With solids,you can expect to have some bolts vibrate loose occasionally...header bolts,power steering pivot bolt, bracket,etc....I've had to loctite some of mine on the 69 502...
With solids,you can expect to have some bolts vibrate loose occasionally...header bolts,power steering pivot bolt, bracket,etc....I've had to loctite some of mine on the 69 502...
Eeek! That's something I hadn't considered before ordering my solid mounts. I should get them next Thursday.
its up to you but ,if your mounts are not broke why do you want to change them ?
Mounts can be busted and look fine. My driver's side looked great, until I started taking it off...stupid thing was separated.

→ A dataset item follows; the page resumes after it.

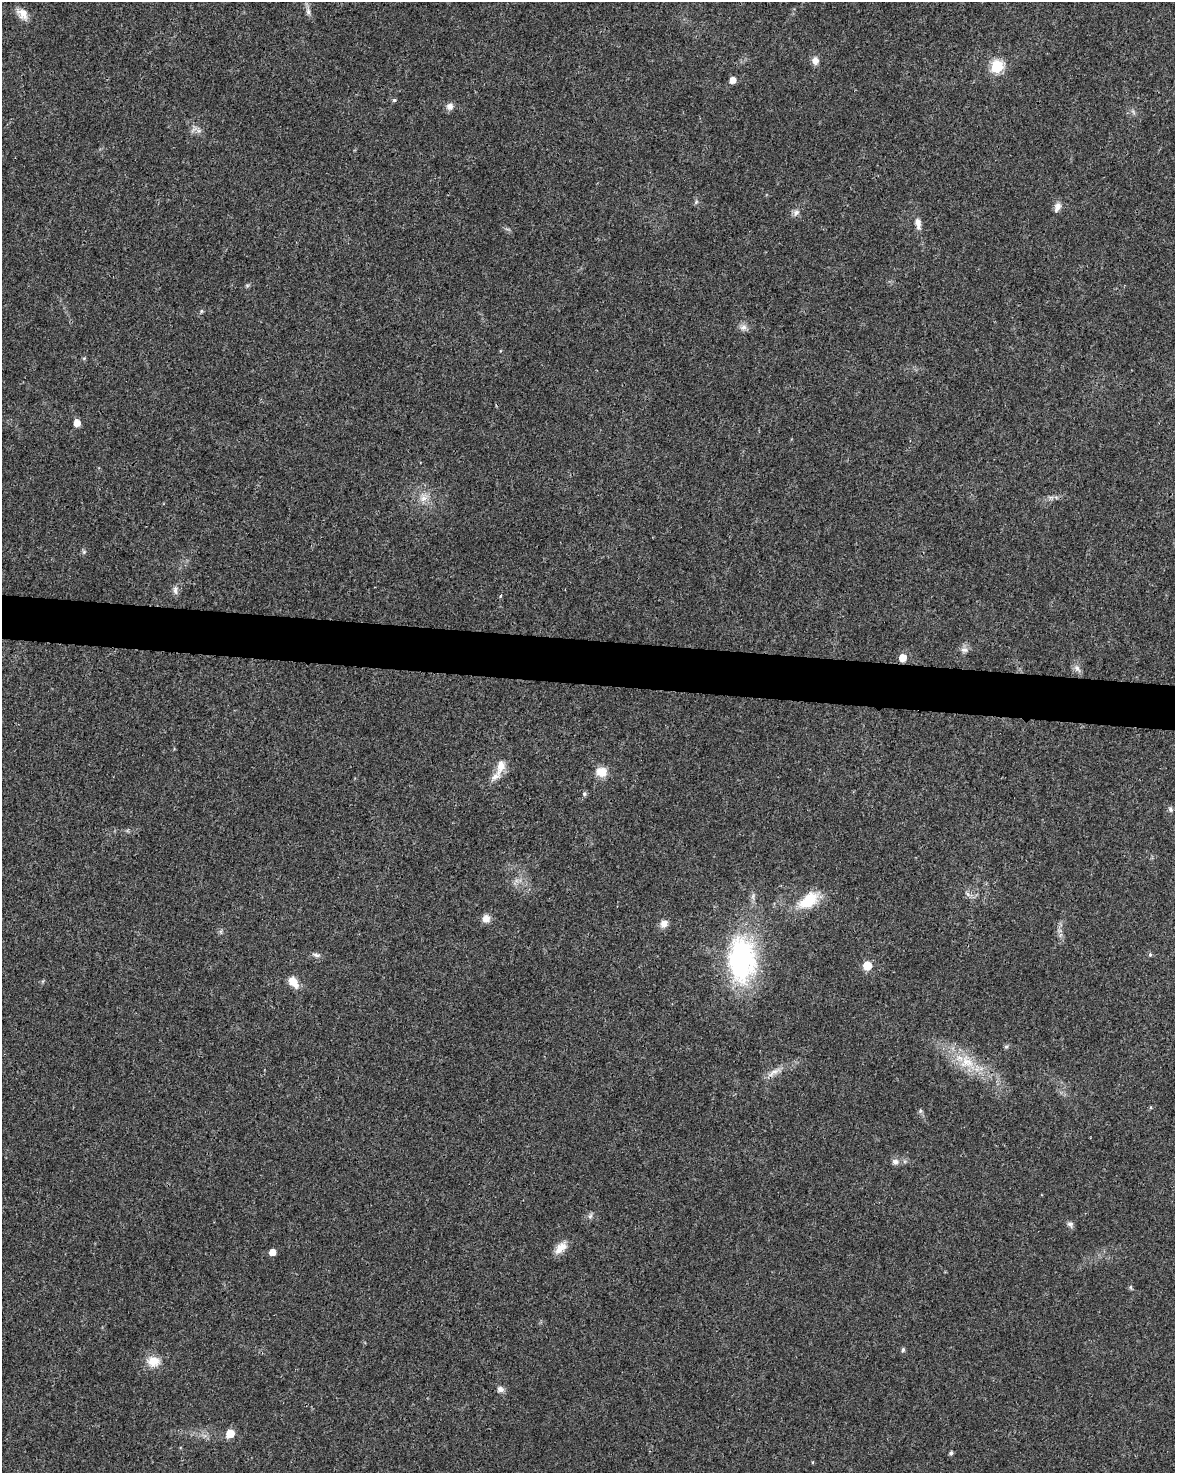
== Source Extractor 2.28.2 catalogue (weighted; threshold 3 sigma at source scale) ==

Originally Posted by tmoneil
The rubber mount are meant to isolate the frame from engine vibrations and allow the engine to torque-over a bit. Solid mounts are stronger, directly tie the engine to frame and during heavy launches keeps the drive train in alignment. For street driving I'd go with rubber-a good set from Energy Suspension. For drag racing I'd go with the solid steel. Don't forget the trans mount - you have a rubber vs. solid choice here too.
1 - Energy Suspension doesn't make rubber ANYTHING.
2 - there are three choices at every point - rubber, POLY or solid.
3 - don't install solids at all three points - if using solid engine mounts, use a rubber or poly trans mount. Otherwise, that aluminum transmission case will likely crack.
4 - there are a number of guys here running solids on the street with no problems at all. Run an archives search for info on the pros/cons of the swap in a C3.
Originally Posted by rihwoods
With solids,you can expect to have some bolts vibrate loose occasionally...header bolts,power steering pivot bolt, bracket,etc....I've had to loctite some of mine on the 69 502...
First I've heard of that problem, and there are quite a few guys around here running solids.
From: Las Vegas - Just stop perpetuating myths please.
Try bolting the rubber mounts.
I used the ol' hot rodder trick - drill a hole through the stock type rubber mounts and install a 1/4-20 bolt & lock nut (no room for washers). Actually i had 2 holes in the metal brackets so i just drilled on through the rubber and installed 2 bolts. Use thin lock nuts only snugged on - no torque - allows the mount to sqiwish the rubber some for vibration dampning. Has worked great so far but few miles due to wiped cam (another story).
I had the old mounts give at the drag strip and eat the fan shroud so i needed to do something. Maybe the old mounts were broke from the trans-shop or previous owner - who knows? But i feel this is the best fix now and never liked the poly mounts nor solid mounts.
I just installed the POLY engine mounts- I think they were Energy Suspensions, from Summit. I'm really happy with them. You can feel a little more engine vibration and thats a good thing - not offensive. They should last forever.